Your company wants to set up a new online business. The new solution must be extendable for new products to be developed and added. Customers and business partners must be able to log in to the system. The new system must be usable and manageable. Non-core functions must integrate seamlessly with third parties. Customers' personal and financial information must be protected during transport and

while at rest. The application will consist of a three-tiered architecture for the front-end components and an ESB to provide services. It will include transformation capability, legacy system integration, and a web services gateway. You implement WS-Security for services authentication and XACML for service authorization. What else should you do?
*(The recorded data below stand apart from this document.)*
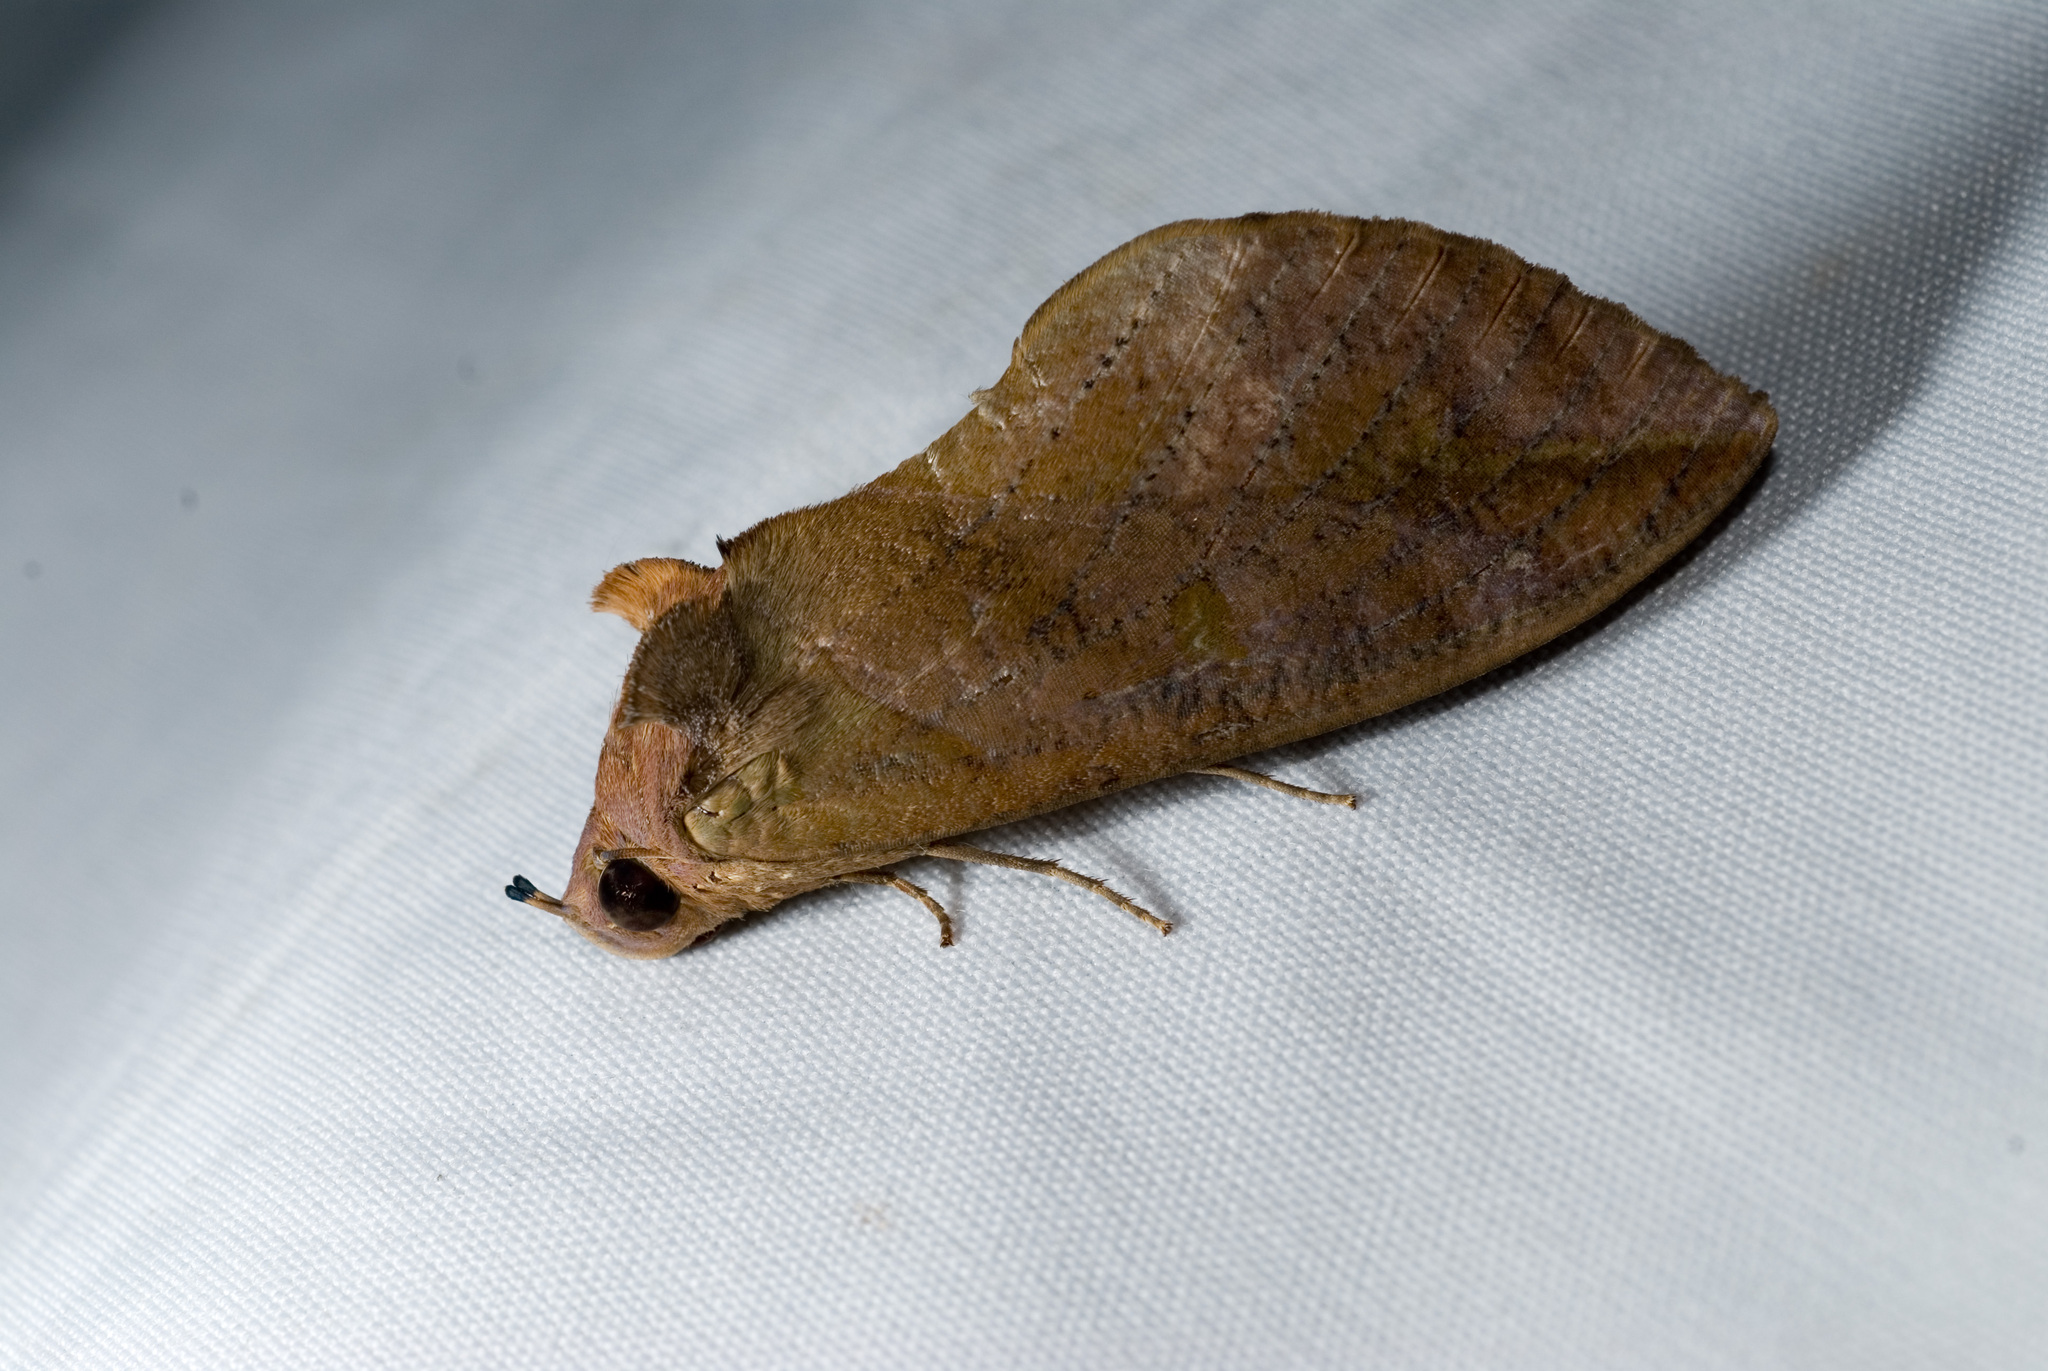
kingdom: Animalia
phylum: Arthropoda
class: Insecta
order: Lepidoptera
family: Erebidae
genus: Eudocima
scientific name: Eudocima phalonia
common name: Wasp
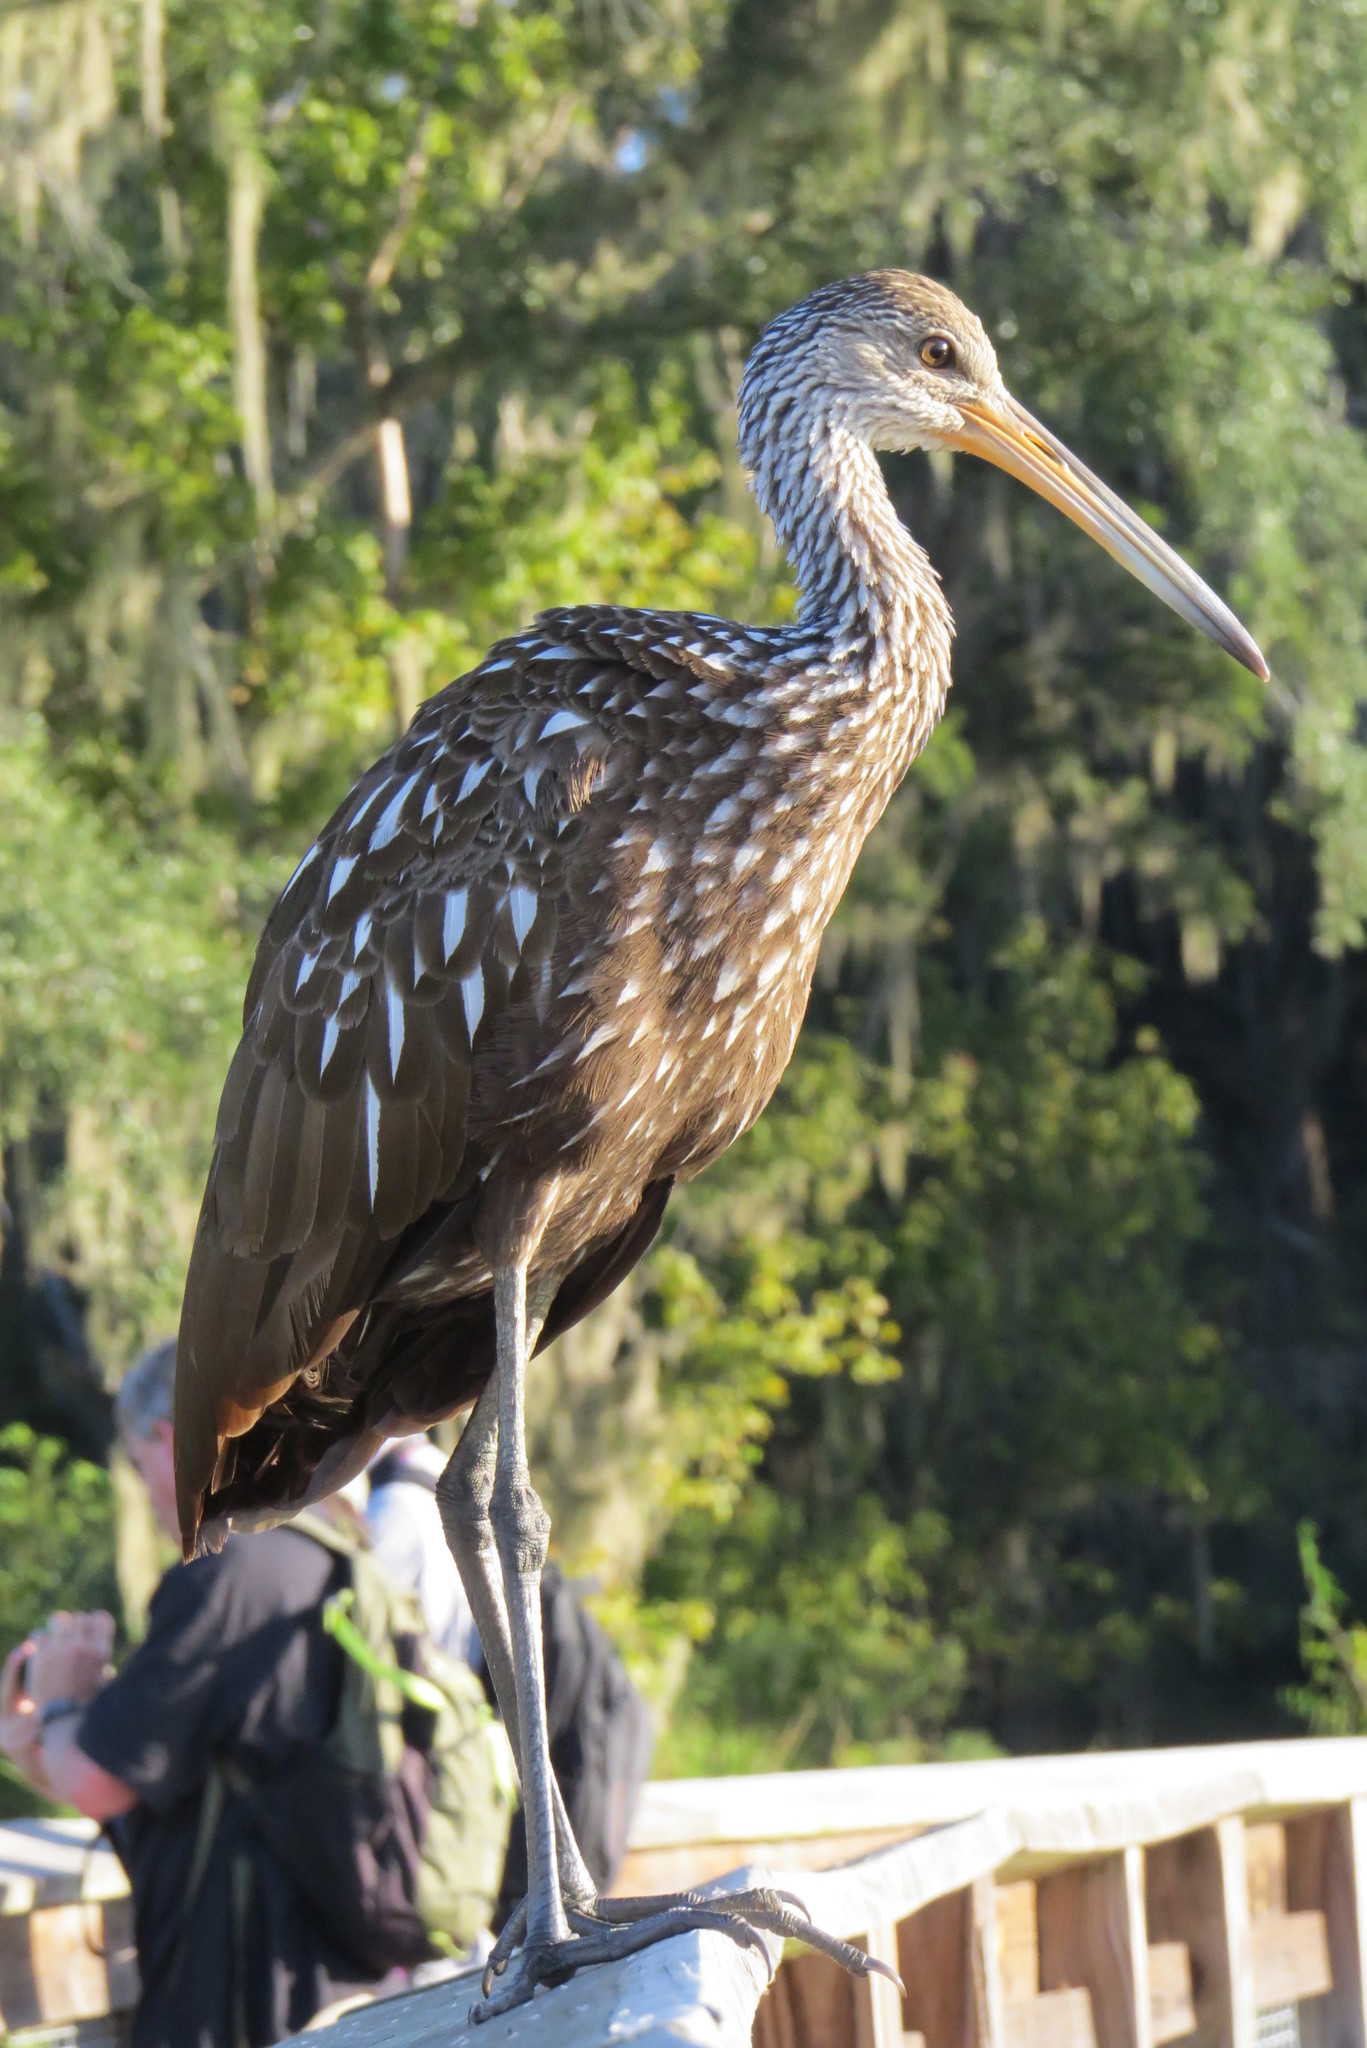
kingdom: Animalia
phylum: Chordata
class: Aves
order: Gruiformes
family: Aramidae
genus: Aramus
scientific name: Aramus guarauna
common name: Limpkin
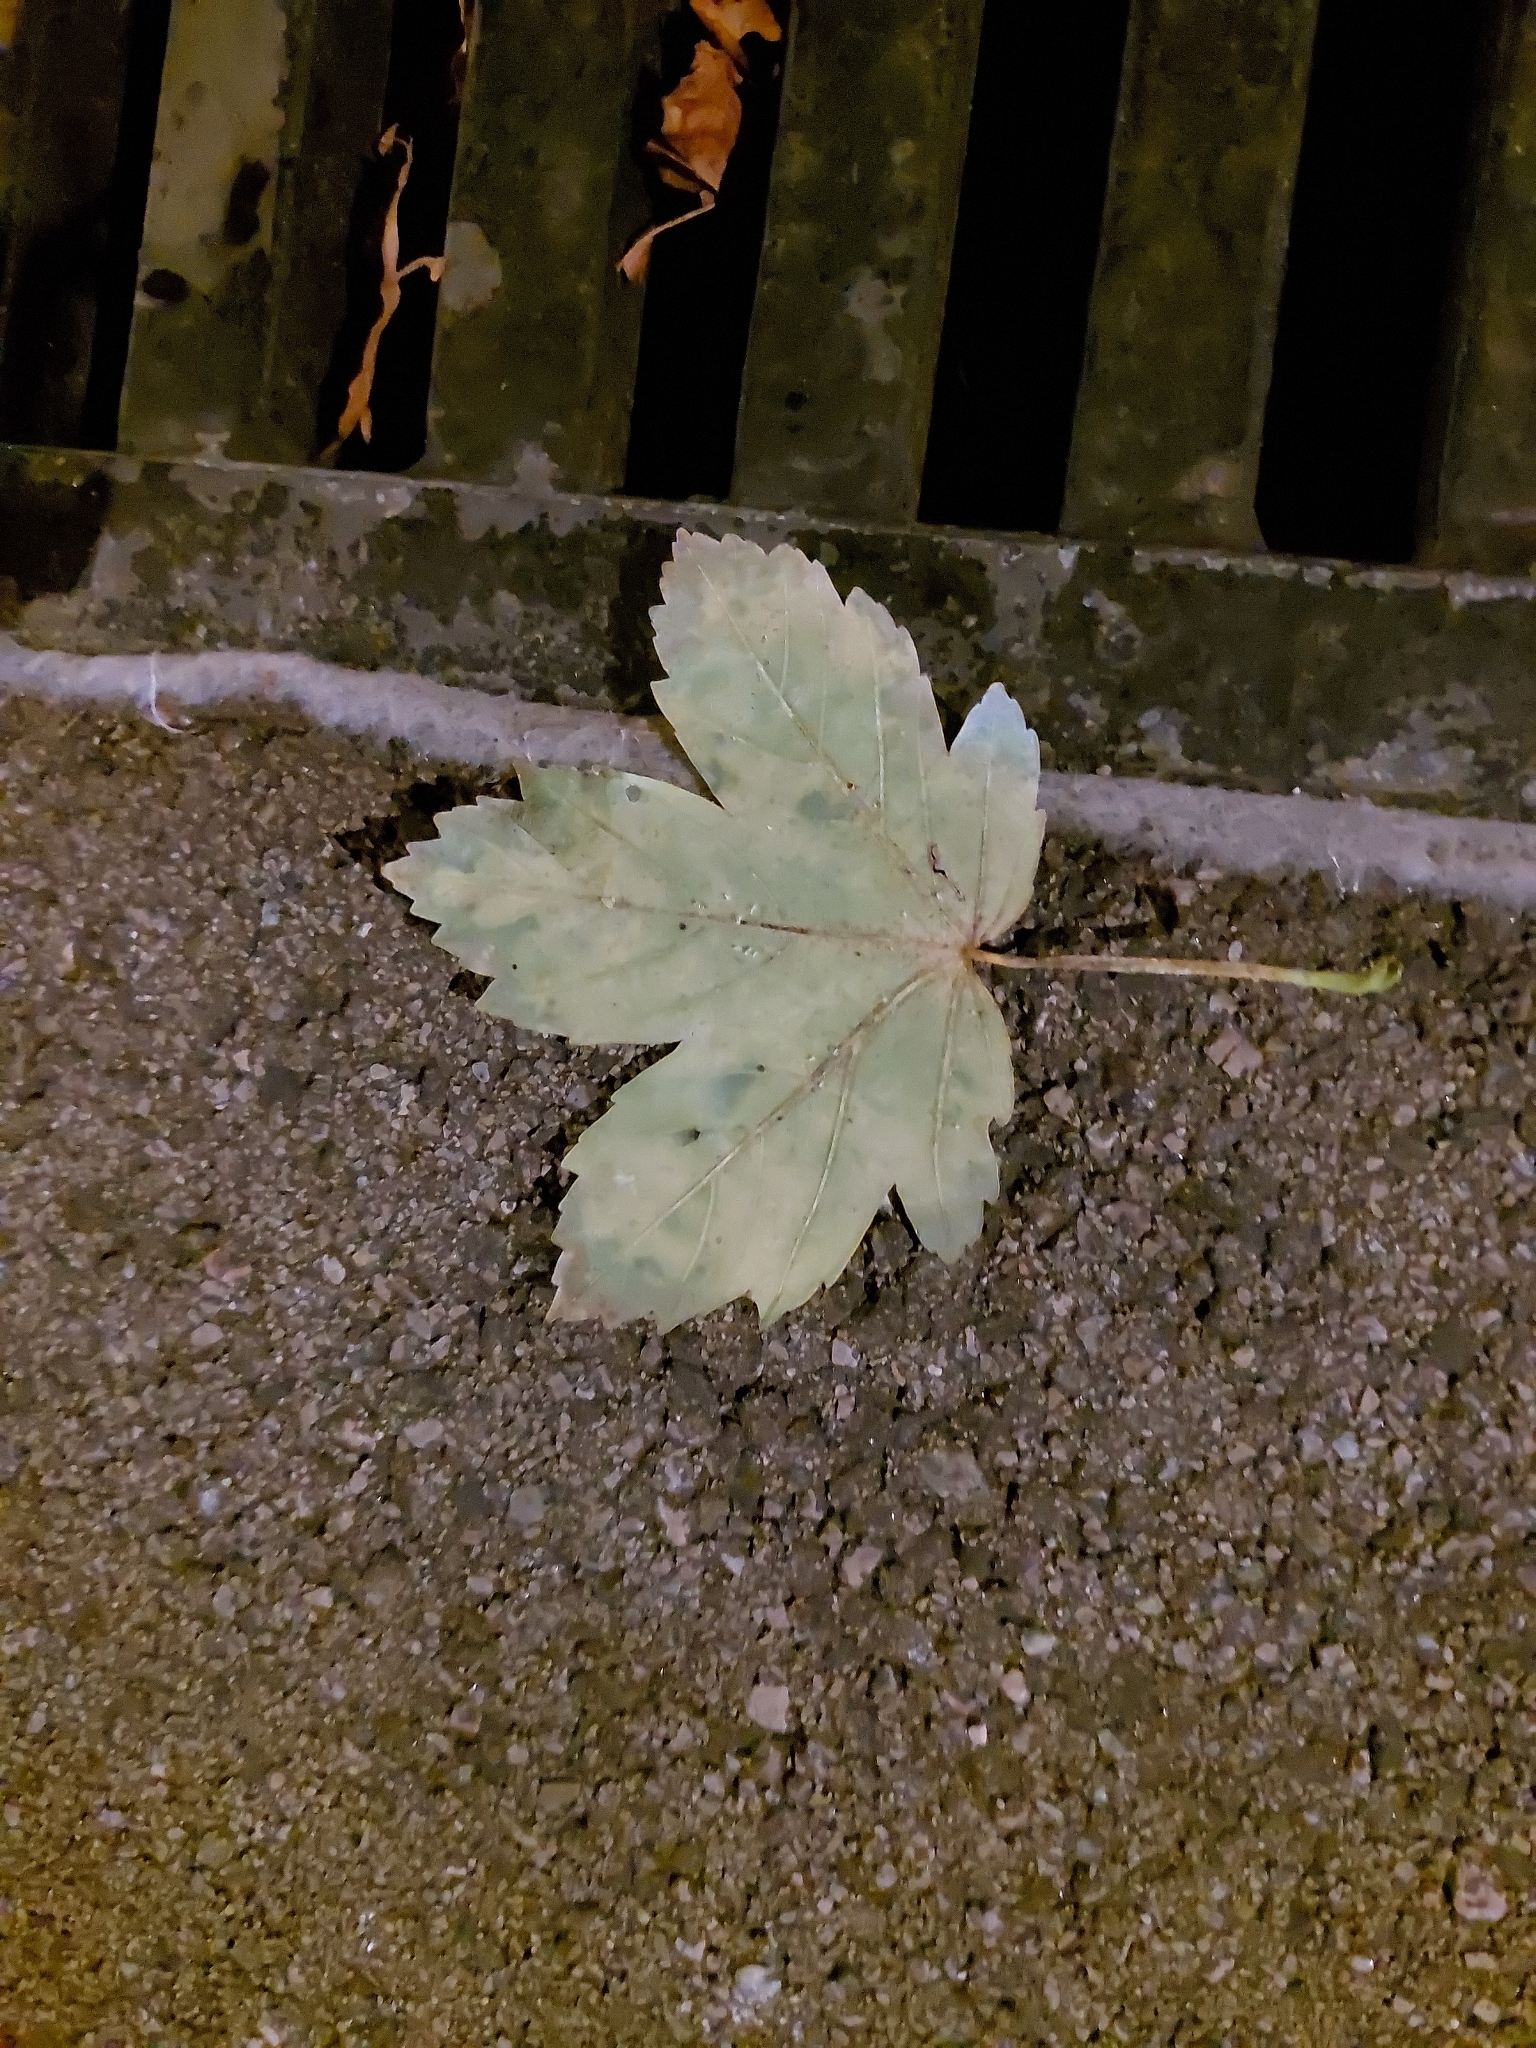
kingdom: Plantae
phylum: Tracheophyta
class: Magnoliopsida
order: Sapindales
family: Sapindaceae
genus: Acer
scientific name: Acer pseudoplatanus
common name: Sycamore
A. Use application level encryption to encrypt sensitive fields, database encryption on sensitive flows, and SSL encryption for sensitive data storage.
B. Use database encryption to encrypt sensitive fields, SSL encryption on sensitive flows, and application-level encryption for sensitive data storage.
C. Use application-level encryption to encrypt sensitive fields, SSL encryption on sensitive flows, and database encryption for sensitive data storage.
D. Use SSL encryption to encrypt sensitive fields, application-level encryption on sensitive flows, and database encryption for sensitive data storage.

---

C
Explanation: You should use application-level encryption to encrypt sensitive fields, SSL encryption on sensitive flows, and database encryption for sensitive data storage.